§ Passage provided:
------------------------------------

Sorry for the lack of response on this part. I thought choosing a pointer to a
structure or just the structure itself was a stylistic choice. Since most of the
functions just pass the pointer to this struct, I thought it would be more natural to
use it. But I have changed my mind on this one. In the next iteration I will be using
a plane old struct.

> 
>> +};
>> +
>> +static int hashmap_is_init;
>> +
>> +static int config_cache_set_value(const char *key, const char *value);
>> +
>> +static int config_cache_entry_cmp_case(const struct config_cache_entry *e1,
>> +                                const struct config_cache_entry *e2, const void *unused)
>> +{
>> +       return strcmp(e1->key, e2->key);
> 
> As suggested by Peff [4], this comparison is now case-sensitive,
> instead of case-insensitive as in the previous version. Rather than
> changing the appended '_icase' to '_case', a more typical function
> name would be simply config_cache_entry_cmp().

Noted.

>> +}
>> +
>> +static void config_cache_init(struct hashmap *config_cache)
>> +{
>> +       hashmap_init(config_cache, (hashmap_cmp_fn) config_cache_entry_cmp_case, 0);
> 
> In his review [4], Peff suggested giving config_cache_entry_cmp_case()
> the correct hashmap_cmp_fn signature so that this cast can be dropped.
> It's not clear whether you disagree with his advice or overlooked or
> forgot about it. If you disagree with his suggestion, it's okay to say
> so and explain why you feel the way you do, but without feedback from
> you, he or another reviewer is going to continue suggesting the same
> change.

------------------------------------

§ Exercise instructions: List every function that the quoted code in the code review reply above declares or defines with the static keyword.

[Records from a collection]
------------------------------------

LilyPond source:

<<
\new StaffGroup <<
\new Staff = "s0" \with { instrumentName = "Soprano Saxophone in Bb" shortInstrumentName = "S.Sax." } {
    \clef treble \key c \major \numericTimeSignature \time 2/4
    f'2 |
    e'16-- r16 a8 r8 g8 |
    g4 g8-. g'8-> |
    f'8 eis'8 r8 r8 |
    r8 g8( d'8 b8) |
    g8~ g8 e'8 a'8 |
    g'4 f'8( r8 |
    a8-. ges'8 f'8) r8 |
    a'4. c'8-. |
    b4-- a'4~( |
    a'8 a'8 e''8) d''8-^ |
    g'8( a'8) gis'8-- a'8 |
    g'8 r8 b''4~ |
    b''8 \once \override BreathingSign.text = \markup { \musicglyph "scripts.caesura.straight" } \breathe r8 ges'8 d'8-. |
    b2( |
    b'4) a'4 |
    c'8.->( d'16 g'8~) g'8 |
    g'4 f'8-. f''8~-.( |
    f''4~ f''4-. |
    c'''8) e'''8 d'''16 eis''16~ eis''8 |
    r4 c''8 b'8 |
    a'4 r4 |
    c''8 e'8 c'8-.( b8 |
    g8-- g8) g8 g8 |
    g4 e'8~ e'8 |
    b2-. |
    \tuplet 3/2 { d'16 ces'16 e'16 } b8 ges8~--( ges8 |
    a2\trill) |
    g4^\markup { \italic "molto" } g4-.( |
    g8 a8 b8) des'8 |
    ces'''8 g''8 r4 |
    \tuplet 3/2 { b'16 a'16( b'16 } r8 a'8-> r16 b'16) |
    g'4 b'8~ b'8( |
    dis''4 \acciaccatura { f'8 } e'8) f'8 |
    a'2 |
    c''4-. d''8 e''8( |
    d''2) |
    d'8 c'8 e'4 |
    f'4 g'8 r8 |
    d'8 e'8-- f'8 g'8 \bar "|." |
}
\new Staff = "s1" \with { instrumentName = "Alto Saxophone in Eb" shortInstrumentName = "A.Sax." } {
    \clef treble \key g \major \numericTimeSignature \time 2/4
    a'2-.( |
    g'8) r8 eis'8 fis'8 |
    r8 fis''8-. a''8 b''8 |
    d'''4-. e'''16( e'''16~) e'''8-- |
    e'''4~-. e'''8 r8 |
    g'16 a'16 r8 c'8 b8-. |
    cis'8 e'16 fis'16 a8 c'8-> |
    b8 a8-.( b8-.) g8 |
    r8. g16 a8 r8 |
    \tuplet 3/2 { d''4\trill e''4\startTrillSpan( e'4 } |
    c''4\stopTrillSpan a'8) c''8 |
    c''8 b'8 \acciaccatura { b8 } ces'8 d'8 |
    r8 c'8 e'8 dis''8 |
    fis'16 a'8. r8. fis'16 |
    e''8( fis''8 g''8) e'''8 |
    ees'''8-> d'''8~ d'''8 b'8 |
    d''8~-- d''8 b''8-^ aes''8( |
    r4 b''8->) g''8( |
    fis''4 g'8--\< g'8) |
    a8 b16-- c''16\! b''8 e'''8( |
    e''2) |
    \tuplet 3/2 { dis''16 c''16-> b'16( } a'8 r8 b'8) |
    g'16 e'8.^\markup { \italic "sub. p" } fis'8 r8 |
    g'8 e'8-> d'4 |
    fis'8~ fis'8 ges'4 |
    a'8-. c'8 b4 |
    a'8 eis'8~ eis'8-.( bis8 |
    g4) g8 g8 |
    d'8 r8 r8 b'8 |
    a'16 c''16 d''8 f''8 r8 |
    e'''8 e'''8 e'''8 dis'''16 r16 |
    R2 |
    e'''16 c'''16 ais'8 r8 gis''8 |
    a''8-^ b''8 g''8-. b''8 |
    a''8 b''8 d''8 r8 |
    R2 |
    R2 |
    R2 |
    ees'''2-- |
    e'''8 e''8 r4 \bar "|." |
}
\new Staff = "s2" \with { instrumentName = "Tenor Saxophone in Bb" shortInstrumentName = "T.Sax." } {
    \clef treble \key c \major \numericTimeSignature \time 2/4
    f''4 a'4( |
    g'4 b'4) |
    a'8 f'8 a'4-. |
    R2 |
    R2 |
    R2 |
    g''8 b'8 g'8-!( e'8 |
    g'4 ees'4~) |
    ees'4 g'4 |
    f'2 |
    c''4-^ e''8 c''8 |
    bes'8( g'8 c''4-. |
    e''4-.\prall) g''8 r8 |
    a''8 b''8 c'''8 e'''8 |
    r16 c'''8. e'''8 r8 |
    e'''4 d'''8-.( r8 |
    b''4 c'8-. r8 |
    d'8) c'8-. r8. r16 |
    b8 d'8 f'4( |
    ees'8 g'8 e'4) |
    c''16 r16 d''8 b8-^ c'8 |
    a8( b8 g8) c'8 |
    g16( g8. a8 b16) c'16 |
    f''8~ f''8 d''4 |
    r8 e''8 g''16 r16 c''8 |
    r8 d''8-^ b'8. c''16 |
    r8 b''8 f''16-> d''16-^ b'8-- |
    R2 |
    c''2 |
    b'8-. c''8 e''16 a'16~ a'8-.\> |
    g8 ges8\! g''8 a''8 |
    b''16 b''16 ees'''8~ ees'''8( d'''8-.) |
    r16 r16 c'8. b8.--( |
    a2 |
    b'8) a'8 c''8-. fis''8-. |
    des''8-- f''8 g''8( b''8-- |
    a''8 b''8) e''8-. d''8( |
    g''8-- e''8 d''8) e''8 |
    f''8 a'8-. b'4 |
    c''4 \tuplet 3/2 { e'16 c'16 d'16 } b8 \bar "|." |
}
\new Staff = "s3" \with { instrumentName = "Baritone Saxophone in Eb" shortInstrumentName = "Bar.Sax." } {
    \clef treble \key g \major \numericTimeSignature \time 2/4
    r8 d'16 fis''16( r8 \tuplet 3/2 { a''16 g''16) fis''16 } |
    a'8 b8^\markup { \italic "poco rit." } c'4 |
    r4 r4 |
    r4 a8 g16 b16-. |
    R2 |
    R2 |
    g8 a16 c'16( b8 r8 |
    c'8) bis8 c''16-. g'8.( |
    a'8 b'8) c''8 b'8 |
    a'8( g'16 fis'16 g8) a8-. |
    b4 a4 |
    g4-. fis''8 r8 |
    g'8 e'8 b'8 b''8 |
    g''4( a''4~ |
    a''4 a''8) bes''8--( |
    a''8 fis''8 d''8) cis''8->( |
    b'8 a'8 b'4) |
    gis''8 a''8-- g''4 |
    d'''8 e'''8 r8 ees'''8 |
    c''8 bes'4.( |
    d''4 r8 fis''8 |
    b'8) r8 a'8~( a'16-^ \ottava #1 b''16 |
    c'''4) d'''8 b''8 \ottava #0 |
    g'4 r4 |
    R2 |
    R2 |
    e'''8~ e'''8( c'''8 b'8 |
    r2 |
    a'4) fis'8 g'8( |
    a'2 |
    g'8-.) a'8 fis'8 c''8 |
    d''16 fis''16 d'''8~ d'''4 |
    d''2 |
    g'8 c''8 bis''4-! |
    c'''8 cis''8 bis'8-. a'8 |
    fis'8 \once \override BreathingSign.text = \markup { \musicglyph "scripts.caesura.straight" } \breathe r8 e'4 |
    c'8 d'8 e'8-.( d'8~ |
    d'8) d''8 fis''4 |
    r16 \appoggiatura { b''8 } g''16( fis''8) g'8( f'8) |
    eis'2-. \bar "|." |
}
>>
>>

------------------------------------

§ Result for this task:
config_cache_set_value
config_cache_entry_cmp_case
config_cache_init